Craig Shirley has written a first class narrative of recent history in Reagan's Revolution. It covers the 1976 Republican primary campaign, in which former California Governor Reagan challenged Republican incumbent Gerald R. Ford-- the only man to serve as American President who was never elected President or Vice-President. Shirley does a good job of telling the story from each side of the the face-off, including the presence of current Bush administration members Dick Cheney and Donald Rumsfeld, who were members of the Ford administration. A great work that provides insight into an important event in American history that is not often covered in such depth. Shirley's work is also easily readable, often reading like a good novel.

Awesome recounting of Reagan's first real effort to be Pres.

All students of American political history, and most adults know that Ronald Reagan was the 40th President of the United States, serving from 1981 - 1989. What many people do not know is that his first real effort to be elected President started in 1976 - it is that campaign that Craig Shirley has recounted for us in fascinating detail in his new book Reagan's Revolution. Ronald Wilson Reagan (1911-2004) got his start in major politics by being elected governor of California. He later put together an 11th hour effort for the Republican Presidential Nomination against Richard Nixon, but he really didn't strive for the Presidency until 1976. This book is a tale of the campaign, start to finish - it is almost an hour-by-hour blow of Reagan's efforts to unseat the incumbent President, Gerald R. Ford. From the time that Reagan joined the race until the convention in Kansas City was over, it was obvious that this was not going to be a "regular" political contest, as defined in the 20th century use of the phrase. Instead, Reagan brought a new zeal and style to the campaign, which made Ford and his team very nervous about their chances of claiming the nomination, much less being elected in their own right to the Presidency in 1976. I tremendously enjoyed Shirley's writing style; this was an easy book to read, and watching the personable Reagan campaign, including his acceptance of the defeats, was fascinating to me. I personally do not remember the 1976 Presidential campaign, so this book is especailly valuable in that regard to me. Craig Shirley has taken his first hand knowledge of Ronald Reagan and other members of the GOP to develop this book. Although he says that the '76 campaign really changed the world - it is only obvious within the context of this book that it revived the Republican Party and prevented it from going the way of the Whigs or the Know-Nothings of days gone by. For anyone interested in the history of the modern Republican party, Ronald Reagan, or someone simply looking for a fascinating read about a modern campaign, this is a great book to consider and a very valuable addition to the literature available on recent American elections.

(TASK REQUIREMENTS) Carry on the reviews of Craig Shirley's book on Reagan's 1976 campaign, starting right after their last sentence.

(Extracted page text data)
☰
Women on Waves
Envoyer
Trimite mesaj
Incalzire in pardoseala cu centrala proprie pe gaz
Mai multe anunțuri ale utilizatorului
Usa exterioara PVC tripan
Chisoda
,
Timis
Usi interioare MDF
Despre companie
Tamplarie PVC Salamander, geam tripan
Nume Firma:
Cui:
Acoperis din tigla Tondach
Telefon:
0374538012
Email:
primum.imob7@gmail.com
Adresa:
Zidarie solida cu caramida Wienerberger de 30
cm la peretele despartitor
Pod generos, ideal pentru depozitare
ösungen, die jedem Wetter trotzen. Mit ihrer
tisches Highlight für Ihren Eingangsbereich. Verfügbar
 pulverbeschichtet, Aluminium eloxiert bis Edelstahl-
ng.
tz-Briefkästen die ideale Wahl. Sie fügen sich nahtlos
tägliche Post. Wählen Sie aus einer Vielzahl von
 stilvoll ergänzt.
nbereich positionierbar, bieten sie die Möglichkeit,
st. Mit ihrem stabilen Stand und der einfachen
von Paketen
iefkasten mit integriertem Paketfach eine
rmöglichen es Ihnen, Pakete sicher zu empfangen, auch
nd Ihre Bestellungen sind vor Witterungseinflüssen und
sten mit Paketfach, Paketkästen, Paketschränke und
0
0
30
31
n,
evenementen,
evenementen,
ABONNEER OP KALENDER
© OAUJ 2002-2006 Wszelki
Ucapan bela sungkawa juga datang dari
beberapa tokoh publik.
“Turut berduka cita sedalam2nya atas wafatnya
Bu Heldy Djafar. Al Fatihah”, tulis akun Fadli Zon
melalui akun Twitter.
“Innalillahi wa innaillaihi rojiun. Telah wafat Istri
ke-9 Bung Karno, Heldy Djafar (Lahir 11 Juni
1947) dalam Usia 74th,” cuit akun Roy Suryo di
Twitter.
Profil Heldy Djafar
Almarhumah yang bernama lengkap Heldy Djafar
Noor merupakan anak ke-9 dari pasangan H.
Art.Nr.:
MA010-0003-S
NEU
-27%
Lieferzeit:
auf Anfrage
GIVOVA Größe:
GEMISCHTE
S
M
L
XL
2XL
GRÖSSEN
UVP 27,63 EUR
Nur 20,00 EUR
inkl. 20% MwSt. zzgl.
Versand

(THE ANSWER)
The Spirit of (19)76

Craig Shirley's first literary attempt is a triumph. If you are a political junkie like me, you will love Shirley's narrative style of Ronald Reagan's near triumph over incumbent President Gerald Ford in the fight for the GOP nod in 1976. This wasn't just a battle between two men, but a seismic shift in the landscape of conservative politics. The GOP up until the mid seventies was dominated by what could be called the Rockefeller wing. Liberal to moderate Senators such as Jake Javits, Charles Percy, Edward Brooks, Clifford Case, Hugh Scott and Charles Mathias were the republican establishment. Conservatives in the senate like New York's James Buckley were an anomaly. Ronald Reagan and his conservative supporters were the outsiders and resented by the in power Rockefeller wing. As a result of the neither here no there liberal to moderate stance of the leadership, the Republican Party did not seem to stand for much other than they were not Democrats. Reagan in 1975 with reluctance announced his challenge to Ford, as he determined that it was time the GOP was painted not in "pale pastels" but in "bold colors". Though Reagan lost in 1976 the conservative brand on the Republican Party was now indelible. Conservative activists in the party were now not just fringe, but were now the dominant voice of the GOP. This holds true more than ever today. Reagan's shadow on the political landscape still looms large and will still be, presumably, generations from now. Here's hoping Craig Shirley attmpts another book on America's political scene.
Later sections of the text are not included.